Consider the following diagram in which we have circle X of radius 3 centered at (3,0) and circle O of radius k centered at the origin.  Call the intersection of the these circles in the first quadrant B.  Let A be the intersection of circle O with the y-axis, and extend line AB until it intersects the x-axis at E.  Our goal is to show that $\lim_{kto}OE=12$.

Consider the diagram below.

Let $\angle{OXB} = \theta$.  Some simple angle chasing, using properties of isosceles triangles and right triangles, gives us that $\angle{OEA} = \frac{\theta}{4}$.

Since AO = k by definition, we have $tan(\frac{\theta}{4}) = \frac{k}{OE}$, and so OE = $\frac{k}{tan(\frac{\theta}{4}) }$.

Since OB = k is the base of isosceles triangle OXB, we can drop an altitude from X to OB and find that $sin(\frac{\theta}{2}) = \frac{\frac{k}{2}}{BX} = \frac{\frac{k}{2}}{3}$.    This gives us $k = 6sin(\frac{\theta}{2})$.

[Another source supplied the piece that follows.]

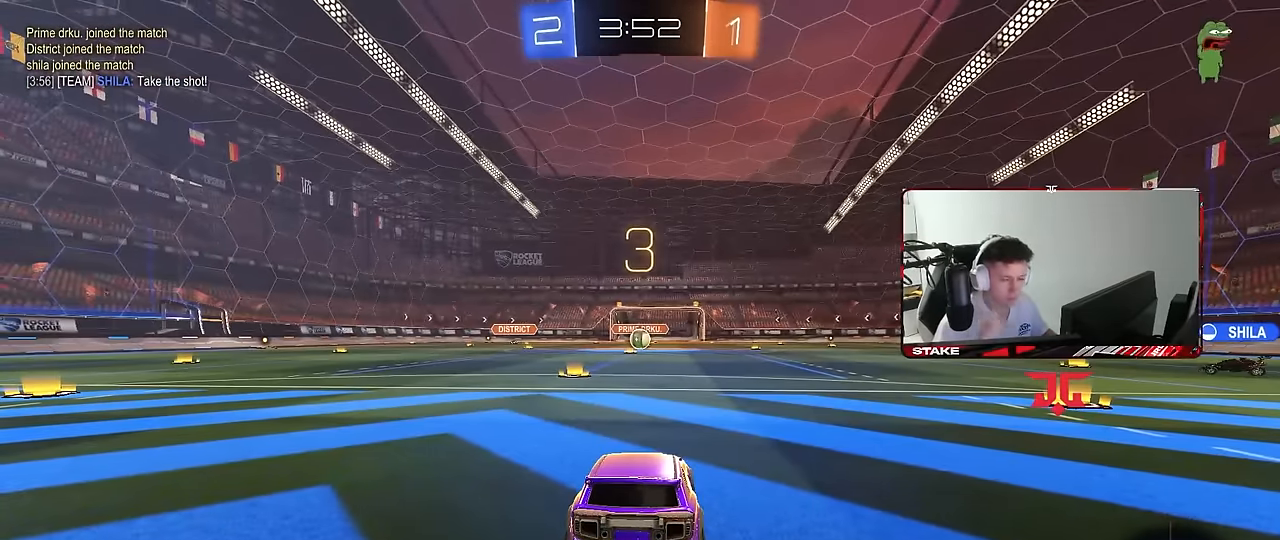
{"keys": [], "mouse": [], "mouse_move": "still", "events": []}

So OE =  $\frac{k}{tan(\frac{\theta}{4}) }$ =  $\frac{6sin(\frac{\theta}{2})}{tan(\frac{\theta}{4}) }$.  By the double angle formula for sine, we have

$sin(\frac{\theta}{2}) = 2sin(\frac{\theta}{4})cos(\frac{\theta}{4})$,

Making this substitution, and by writing tangent as the quotient of sine and cosine, we get

OE = $\frac{6sin(\frac{\theta}{2})}{tan(\frac{\theta}{4}) } = \frac{12sin(\frac{\theta}{4}) cos((\frac{\theta}{4}))}{\frac {sin(\frac{\theta}{4})}{cos(\frac{\theta}{4})} } = 12 {(cos(\frac{\theta}{4}))}^2$.

Finally, since $\theta\to 0$ as $k \to 0$, we have

$\lim_{k\to 0}OE = \lim_{\theta \to 0}12 {(cos(\frac{\theta}{4}))}^2 = 12\lim_{\theta \to 0} {(cos(\frac{\theta}{4}))}^2=12$.